= Beginning of Section =
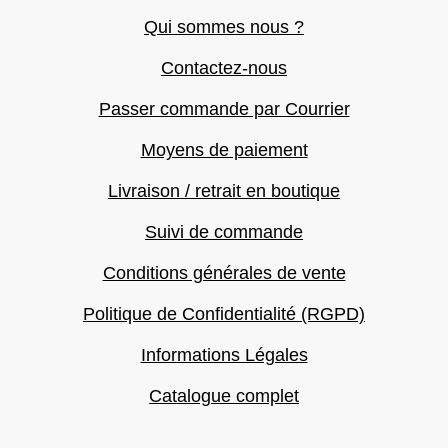
Qui sommes nous ?
Contactez-nous
Passer commande par Courrier
Moyens de paiement
Livraison / retrait en boutique
Suivi de commande
Conditions générales de vente
Politique de Confidentialité (RGPD)
Informations Légales
Catalogue complet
= End of Section =
• **Problem**:
In the copy, no pictures should appear; the records themselves must be repeated exactly.

• **Exercise response**:
Qui sommes nous ?
Contactez-nous
Passer commande par Courrier
Moyens de paiement
Livraison / retrait en boutique
Suivi de commande
Conditions générales de vente
Politique de Confidentialité (RGPD)
Informations Légales
Catalogue complet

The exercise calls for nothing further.